> The request
Please quote word for word the lines of the listing below, starting with the line that contains "common name: Mallard" and going on through the line that contains "genus: Hyles", with both of those lines included.
══ Records provided ══
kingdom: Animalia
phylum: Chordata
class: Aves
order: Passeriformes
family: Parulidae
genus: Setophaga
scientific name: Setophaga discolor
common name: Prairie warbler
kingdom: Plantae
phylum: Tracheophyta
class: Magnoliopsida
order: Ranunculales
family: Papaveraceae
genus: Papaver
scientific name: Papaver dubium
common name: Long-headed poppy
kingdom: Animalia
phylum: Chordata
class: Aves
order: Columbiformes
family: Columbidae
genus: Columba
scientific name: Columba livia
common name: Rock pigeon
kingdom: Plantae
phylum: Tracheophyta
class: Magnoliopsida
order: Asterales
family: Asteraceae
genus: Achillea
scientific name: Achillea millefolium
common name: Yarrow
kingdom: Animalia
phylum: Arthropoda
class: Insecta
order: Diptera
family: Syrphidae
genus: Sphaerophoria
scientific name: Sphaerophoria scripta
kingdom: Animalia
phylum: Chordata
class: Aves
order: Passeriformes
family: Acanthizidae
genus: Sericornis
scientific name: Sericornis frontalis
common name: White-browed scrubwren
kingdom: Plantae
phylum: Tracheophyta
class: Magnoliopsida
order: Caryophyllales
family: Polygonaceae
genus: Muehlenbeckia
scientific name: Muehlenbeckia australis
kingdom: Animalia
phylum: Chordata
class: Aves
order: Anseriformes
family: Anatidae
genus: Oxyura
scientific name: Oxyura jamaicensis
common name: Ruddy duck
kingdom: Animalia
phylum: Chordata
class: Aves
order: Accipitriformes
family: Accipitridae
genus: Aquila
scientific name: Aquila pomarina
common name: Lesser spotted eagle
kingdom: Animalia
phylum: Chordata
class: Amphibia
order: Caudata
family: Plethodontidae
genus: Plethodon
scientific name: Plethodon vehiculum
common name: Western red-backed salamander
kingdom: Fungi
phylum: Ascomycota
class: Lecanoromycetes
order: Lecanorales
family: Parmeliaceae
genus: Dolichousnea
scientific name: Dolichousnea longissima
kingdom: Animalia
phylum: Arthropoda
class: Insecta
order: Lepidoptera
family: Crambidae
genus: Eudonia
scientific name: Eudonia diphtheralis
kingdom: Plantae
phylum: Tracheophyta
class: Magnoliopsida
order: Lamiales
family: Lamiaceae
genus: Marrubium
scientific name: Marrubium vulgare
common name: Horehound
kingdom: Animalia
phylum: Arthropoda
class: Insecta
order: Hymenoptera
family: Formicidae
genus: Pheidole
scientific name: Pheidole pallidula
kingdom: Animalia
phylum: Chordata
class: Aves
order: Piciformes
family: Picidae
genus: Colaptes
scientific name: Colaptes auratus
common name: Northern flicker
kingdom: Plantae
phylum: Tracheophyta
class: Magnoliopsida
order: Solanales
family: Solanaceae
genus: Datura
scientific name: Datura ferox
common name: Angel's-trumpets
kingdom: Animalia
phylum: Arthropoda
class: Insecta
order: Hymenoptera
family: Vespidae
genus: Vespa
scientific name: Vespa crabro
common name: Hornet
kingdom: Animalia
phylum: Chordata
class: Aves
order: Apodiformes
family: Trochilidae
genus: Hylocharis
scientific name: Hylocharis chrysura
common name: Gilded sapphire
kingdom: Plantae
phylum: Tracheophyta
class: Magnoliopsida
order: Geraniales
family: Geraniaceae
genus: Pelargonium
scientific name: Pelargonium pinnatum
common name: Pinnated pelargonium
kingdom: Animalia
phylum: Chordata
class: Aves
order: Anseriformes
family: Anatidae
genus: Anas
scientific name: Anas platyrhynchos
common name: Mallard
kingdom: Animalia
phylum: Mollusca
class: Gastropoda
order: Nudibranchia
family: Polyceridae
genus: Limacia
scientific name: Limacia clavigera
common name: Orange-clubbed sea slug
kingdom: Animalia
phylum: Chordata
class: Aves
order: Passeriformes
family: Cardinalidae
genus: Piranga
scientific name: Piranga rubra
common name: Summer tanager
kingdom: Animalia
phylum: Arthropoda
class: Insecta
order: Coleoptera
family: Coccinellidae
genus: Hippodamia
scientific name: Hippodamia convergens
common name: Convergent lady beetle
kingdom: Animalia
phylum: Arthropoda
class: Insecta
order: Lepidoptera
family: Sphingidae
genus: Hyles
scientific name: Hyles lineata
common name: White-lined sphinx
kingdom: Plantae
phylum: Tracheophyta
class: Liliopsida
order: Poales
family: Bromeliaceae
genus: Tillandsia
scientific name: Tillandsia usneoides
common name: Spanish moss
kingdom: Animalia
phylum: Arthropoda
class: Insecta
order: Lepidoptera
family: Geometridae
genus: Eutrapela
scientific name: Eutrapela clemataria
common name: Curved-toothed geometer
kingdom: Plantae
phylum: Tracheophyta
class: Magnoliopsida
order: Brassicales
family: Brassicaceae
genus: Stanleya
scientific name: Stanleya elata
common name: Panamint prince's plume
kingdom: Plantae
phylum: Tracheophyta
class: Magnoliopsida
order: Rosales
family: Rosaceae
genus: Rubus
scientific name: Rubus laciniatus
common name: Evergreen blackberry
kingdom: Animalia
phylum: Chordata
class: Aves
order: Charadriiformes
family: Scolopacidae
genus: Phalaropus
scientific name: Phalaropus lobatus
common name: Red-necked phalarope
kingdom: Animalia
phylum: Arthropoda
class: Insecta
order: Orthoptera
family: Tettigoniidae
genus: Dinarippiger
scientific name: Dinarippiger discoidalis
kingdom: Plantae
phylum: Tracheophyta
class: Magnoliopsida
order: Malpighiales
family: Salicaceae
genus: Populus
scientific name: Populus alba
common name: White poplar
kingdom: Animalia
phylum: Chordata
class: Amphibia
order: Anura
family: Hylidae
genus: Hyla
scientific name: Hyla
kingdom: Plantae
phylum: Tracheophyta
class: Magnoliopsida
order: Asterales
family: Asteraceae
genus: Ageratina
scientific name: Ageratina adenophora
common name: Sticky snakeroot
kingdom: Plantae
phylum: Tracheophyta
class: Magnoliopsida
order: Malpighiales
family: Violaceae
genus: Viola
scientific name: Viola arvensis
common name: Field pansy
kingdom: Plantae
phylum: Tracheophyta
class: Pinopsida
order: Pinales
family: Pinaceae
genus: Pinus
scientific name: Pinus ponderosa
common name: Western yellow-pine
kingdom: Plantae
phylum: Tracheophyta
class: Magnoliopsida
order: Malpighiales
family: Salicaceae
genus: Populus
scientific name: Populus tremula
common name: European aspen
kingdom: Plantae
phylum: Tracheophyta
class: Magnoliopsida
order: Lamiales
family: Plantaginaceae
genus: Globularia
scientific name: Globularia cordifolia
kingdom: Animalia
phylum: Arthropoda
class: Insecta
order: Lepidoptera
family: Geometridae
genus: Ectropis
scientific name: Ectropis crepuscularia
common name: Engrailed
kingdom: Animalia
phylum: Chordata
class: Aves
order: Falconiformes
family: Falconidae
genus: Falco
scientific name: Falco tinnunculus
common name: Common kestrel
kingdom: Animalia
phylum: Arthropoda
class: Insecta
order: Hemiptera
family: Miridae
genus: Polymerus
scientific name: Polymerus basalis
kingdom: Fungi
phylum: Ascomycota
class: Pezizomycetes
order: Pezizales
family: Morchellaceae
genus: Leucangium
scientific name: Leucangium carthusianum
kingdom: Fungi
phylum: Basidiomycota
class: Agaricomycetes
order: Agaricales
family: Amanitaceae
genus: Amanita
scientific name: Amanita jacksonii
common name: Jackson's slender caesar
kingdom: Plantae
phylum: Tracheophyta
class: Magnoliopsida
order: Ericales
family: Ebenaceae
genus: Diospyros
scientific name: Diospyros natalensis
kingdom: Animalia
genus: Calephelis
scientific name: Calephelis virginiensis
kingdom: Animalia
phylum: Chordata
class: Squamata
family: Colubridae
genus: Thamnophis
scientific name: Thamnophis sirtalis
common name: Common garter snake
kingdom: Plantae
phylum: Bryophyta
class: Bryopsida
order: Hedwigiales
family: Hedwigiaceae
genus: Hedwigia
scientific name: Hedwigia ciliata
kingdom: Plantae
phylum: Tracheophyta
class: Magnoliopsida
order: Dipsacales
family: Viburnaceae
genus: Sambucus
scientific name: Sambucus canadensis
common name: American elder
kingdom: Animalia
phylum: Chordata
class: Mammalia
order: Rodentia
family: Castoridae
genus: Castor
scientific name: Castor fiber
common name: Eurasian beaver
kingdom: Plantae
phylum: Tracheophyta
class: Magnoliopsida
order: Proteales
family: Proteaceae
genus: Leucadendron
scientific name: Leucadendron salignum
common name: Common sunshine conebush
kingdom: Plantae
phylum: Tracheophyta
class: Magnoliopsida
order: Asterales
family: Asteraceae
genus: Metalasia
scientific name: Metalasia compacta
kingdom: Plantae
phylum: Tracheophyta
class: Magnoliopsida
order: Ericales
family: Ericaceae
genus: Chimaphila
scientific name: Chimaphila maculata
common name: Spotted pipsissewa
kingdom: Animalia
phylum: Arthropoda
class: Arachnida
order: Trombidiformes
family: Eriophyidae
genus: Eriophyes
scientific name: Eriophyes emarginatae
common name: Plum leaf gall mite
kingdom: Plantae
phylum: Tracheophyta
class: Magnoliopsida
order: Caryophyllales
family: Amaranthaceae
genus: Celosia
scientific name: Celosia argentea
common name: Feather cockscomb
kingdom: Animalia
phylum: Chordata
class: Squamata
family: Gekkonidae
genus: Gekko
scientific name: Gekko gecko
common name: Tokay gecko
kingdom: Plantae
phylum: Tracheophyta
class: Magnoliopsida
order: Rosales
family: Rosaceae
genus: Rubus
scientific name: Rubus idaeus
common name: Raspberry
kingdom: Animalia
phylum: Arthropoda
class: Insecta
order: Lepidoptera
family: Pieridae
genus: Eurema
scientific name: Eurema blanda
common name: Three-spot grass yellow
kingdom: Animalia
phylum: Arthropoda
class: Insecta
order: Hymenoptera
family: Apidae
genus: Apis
═══
> The completed task
common name: Mallard
kingdom: Animalia
phylum: Mollusca
class: Gastropoda
order: Nudibranchia
family: Polyceridae
genus: Limacia
scientific name: Limacia clavigera
common name: Orange-clubbed sea slug
kingdom: Animalia
phylum: Chordata
class: Aves
order: Passeriformes
family: Cardinalidae
genus: Piranga
scientific name: Piranga rubra
common name: Summer tanager
kingdom: Animalia
phylum: Arthropoda
class: Insecta
order: Coleoptera
family: Coccinellidae
genus: Hippodamia
scientific name: Hippodamia convergens
common name: Convergent lady beetle
kingdom: Animalia
phylum: Arthropoda
class: Insecta
order: Lepidoptera
family: Sphingidae
genus: Hyles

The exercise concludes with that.